Posted by: PaulChimera
Somehow the big Salvador Dali painting, Landscape with Girl Skipping Rope (1936) has tended to fly under the radar in Dali’s oeuvre. When we discuss his large masterworks, I have no idea why this canvas never seems to make the list.
Unless it’s because the work, like Dali’s Dream of Venus (see earlier blog post), is a triptych, though I don’t know why that should make any difference.
Landscape with Girl Skipping Rope, while beautiful and adroitly painted, as always, is also puzzling to me. Why would Dali paint such a massive, three-section canvas that’s almost entirely a large, open, empty space?
What we do know is that Salvador Dali was fascinated by the double-image of a girl skipping rope and how her form echoes the shape of a bell in a tower, which we see at the top of the tower in the painting’s middle distance. A nearly identical structure appears in Dali’s Poetry of America of 1943. And the rope-skipping girl is a motif found in many other Dali works – paintings as well as such prints as Transcendent Passage. Surely it all harks back to images from his childhood, many of which he tenaciously hung onto throughout his adult life.
One theory I have about the open, empty space in this picture is that it might have been inspired by the iconic and haunting Christina’s World by American painter Andrew Wyeth. Another, perhaps more likely, is that Dali’s dreams frequently featured these kinds of endless areas of empty, often eerie spaces in which small, seemingly helpless or at least vulnerable figures found themselves.

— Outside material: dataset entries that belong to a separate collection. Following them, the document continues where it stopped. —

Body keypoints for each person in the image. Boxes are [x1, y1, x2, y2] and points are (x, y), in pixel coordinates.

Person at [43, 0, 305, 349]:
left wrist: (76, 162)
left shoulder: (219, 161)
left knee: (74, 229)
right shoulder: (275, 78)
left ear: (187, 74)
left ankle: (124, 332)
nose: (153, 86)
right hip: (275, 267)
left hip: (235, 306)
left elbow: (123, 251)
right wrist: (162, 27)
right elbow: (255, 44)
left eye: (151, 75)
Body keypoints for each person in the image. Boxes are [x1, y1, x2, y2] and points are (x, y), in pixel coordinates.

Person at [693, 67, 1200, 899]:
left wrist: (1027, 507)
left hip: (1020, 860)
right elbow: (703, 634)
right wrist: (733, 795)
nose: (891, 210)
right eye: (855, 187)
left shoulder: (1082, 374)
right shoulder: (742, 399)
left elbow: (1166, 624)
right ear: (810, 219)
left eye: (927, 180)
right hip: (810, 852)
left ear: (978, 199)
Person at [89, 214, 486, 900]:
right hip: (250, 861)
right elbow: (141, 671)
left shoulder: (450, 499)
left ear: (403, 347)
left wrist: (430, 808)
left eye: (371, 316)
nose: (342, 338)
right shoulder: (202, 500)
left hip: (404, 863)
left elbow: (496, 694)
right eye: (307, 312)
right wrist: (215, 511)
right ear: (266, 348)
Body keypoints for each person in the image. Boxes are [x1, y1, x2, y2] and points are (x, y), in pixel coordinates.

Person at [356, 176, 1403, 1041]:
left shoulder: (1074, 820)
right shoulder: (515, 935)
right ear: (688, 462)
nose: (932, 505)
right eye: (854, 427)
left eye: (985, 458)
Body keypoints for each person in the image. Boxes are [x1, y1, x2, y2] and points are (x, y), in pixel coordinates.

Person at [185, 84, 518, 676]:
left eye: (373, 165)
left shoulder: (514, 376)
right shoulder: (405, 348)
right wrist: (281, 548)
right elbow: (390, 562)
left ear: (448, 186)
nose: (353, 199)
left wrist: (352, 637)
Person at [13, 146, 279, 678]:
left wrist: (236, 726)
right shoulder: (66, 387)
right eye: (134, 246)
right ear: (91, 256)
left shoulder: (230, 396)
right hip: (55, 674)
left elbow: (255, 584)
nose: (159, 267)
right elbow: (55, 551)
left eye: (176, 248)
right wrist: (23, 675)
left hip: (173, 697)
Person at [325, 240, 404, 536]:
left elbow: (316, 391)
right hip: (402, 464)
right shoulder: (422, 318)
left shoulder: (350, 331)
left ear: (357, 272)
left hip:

A few years ago, the wall-size work – which is in the Museum Boymans van-Beuingen in Rotterdam and formerly owned by Dali patron and friend Edward F.W. James – underwent restoration and conservation efforts, as you can see in the accompanying photograph. For me, it’s kind of intriguing to see the big canvas in a kind of laboratory environment, the beneficiary of meticulous care that will help ensure the surrealist work lasts forever.